Another thing that Rohan has had a lot of during his career is Davis Cup. India's next tie is against Canada, and Gabriela is from Canada too. Have the two talked about that matchup?

“Yeah I did speak to Gabriela about it, she knows India plays against Canada,” Rohan said. “I told her that hopefully she can convince a few Canadians to come and support India (laughs). If I'm selected in the team, I'll definitely be there for India, helping them to win.”

There is, of course, no shortage of people if Rohan is looking for support. India, with its impossibly huge population, always has scores of fans cheering for the country's athletes, and at times even berating them. Does that put more pressure on Indian players to perform on the biggest of stages?

Rohan doesn't think so. “I think it's a great feeling that we have great support. Unfortunately, we have only a handful of players playing these big events. But we have tremendous support. It makes us better players, makes us to want to compete at the big stage and keep going and pushing. Not only for your family and friends, but for the whole country. At the end of the day you are playing tennis to represent your country; it's the biggest feeling to take India around the globe.

“I don't see it at all as any added pressure; I take the positives from it. Even if some people are negative towards me, I take it as a positive. It doesn't really matter; it's up to the people to say whatever they want. For me, the fact that they are thinking about me – whether it's good or bad – is enough.

“As long as we can inspire some youngsters – that's the reason I opened my tennis academy in Bangalore, so that I could inspire a few young kids to come up and play. Hopefully we get a lot of support – from the federation to the corporates to everyone – to really build Indian tennis up. And a country like India can produce champions for sure.”

Rohan's message is loud and clear: if he (and Paes and Mirza and Bhupathi) can, surely many others from a country of a billion can too. And there's no doubt that moments like the one we saw today – with an Indian proudly lifting one of the most prestigious trophies in tennis – will go a long way towards turning more prodigies into champions.

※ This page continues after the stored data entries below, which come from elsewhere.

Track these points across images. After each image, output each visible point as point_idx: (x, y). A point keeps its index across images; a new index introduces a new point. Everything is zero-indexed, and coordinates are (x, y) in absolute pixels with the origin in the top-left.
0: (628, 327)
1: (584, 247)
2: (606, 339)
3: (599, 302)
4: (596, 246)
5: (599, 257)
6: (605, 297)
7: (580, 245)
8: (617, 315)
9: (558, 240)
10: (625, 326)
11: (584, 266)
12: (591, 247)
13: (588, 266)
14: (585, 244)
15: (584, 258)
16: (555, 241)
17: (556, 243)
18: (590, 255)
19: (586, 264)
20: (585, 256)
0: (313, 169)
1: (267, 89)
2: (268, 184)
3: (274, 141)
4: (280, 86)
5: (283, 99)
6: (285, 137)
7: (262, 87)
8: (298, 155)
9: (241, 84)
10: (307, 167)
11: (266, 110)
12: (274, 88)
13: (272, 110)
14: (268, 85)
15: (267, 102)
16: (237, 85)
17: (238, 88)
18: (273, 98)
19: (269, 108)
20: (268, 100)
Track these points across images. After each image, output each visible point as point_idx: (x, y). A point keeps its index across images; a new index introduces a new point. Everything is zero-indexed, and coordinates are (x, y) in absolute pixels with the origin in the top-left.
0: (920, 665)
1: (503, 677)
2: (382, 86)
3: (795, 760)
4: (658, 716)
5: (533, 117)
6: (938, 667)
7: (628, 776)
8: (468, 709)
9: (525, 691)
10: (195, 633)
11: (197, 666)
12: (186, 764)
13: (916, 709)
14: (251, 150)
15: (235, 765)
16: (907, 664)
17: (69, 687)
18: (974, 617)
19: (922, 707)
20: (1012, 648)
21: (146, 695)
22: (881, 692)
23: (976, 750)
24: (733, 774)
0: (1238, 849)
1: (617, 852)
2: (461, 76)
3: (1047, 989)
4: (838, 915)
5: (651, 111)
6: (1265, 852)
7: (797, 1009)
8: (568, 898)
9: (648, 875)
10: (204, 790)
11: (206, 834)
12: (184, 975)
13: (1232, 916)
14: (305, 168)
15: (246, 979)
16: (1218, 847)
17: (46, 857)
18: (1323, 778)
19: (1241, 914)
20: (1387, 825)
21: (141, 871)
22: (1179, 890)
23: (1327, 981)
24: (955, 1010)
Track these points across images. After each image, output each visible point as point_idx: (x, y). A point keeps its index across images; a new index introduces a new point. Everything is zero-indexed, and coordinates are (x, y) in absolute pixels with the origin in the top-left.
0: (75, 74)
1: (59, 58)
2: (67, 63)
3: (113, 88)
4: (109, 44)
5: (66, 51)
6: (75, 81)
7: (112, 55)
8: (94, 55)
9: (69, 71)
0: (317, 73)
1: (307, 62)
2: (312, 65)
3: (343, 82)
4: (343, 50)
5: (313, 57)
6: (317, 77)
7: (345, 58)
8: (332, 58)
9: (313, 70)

While 2017 has been brilliant for Rohan, 2016 had its share of painful moments – particularly the loss in the bronze medal playoff at the Rio Olympics. Does this win in Paris make up for that heartbreak in some way?

For Rohan, there's no making up to be done at all. “What's in the past is in the past,” he says. “We've gotta just look at the present; as an athlete, that's how you grow. You don't look at the past at all.”

It's hard not to look at the future though. While Rohan is 37, he is, by his own admission, playing the best tennis of his career. Will he take a leaf out of Paes’ book and play well into his 40s?

“I don't think I'm looking at any particular age. As long as I'm feeling fit and I'm enjoying the game, enjoying the travel, I'm happy to keep playing. But there's no number which I've fixed, till when I'll play.”

As Rohan gets up to leave, I can't resist asking him about the Cox Town court. Does he remember his time playing there, and does he ever visit it now?

Rohan grins as he recollects the long-forgotten times. “Yeah I did play there, but I have my academy to play in now, so I don't anymore.”

Of course. Why would anyone play on a court whose surface is completely different from anything else in the world? But at least the manager can now proudly say that his facility produced a Grand Slam champion. What's a few chinks in a court compared to that?